Finally, if you care about end-to-end latency, don’t let the input rate exceed the pipeline processing capacity, as the lag will rapidly increase pushing out the total delivery latency. Even with sufficient attention to monitoring, it’s tricky to prevent this, as I noticed that restarting the Kafka sink connectors with more tasks actually results in a drop in throughput for 10s of seconds (due to consumer group rebalancing), momentarily increasing the lag.

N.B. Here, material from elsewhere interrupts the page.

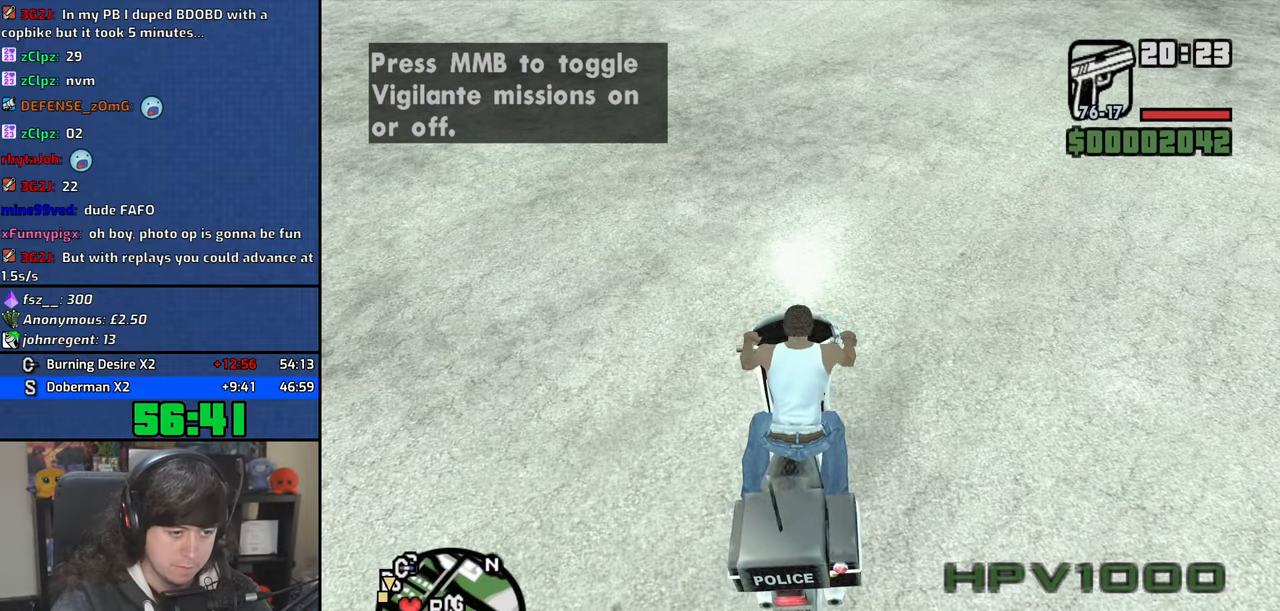
{"keys": [], "mouse": ["wheel"], "events": []}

Moreover, event based systems typically have open (vs. closed) workloads and don’t receive input events at a strictly constant/average rate, so the arrival distribution is often Poisson (or worse). This means you can get a lot more than the average number of arrivals in any time period, so you need more processing capacity (headroom) than the average rate to prevent backlogs.
We, therefore, recommend that you benchmark and monitor your Kafka connect applications to determine adequate cluster sizes (number of nodes, node types, etc.) and configuration (number of Kafka connector tasks, topic partitions, Elasticsearch shards, and replicas, etc.) for your particular use case, workload arrival rates and distributions, and SLAs.

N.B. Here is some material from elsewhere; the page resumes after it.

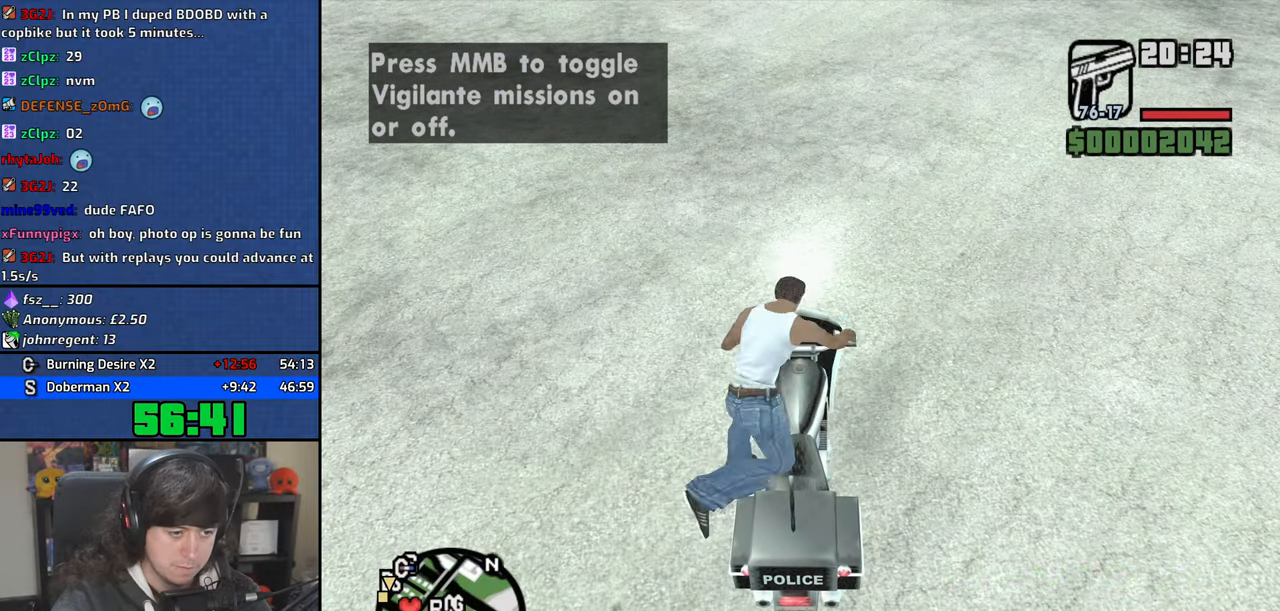
{"keys": [], "mouse": ["wheel"], "events": []}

?Thereby achieving “Humphrey” scaling! (“What do you call a Camel with no humps?”…)
2001 "Space Odyssey" Cassandra and Spark ML blog series (August - November 2017) - ML over streaming data to predict future performance problems
This was my first blog series, a 10-episode 2001 “Space Odyssey” themed introduction to Cassandra, Spark, and MLLib (Parts 1, 2, 3, 4, 5, 6, 7, 8, 9, 10). I used the 2001 theme as I was learning Cassandra and Spark from scratch during the series, which was like trying to understand the impenetrable Monoliths in the movie, with eventual enlightenment. The goal in the series was to apply Machine Learning (using Spark MLLib) to enormous amounts of machine data (100s of hours of monitoring and 1000s of metrics) from our managed Cassandra clusters, to predict future performance issues (e.g. long JVM garbage collections, or if the SLA is likely to be violated in the next hour). Some of the sub-topics included how to model time-series data in Cassandra (buckets are your friend), regression analysis, getting and using features, training and testing different types of decision tree models, building pipelines, data cleaning, exploring data with Apache Zeppelin, and using Spark MLLib, Dataframes and streaming data. This was therefore a somewhat self-referential example of open source performance engineering - using Apache Cassandra and Apache Spark to solve performance problems for Apache Cassandra clusters!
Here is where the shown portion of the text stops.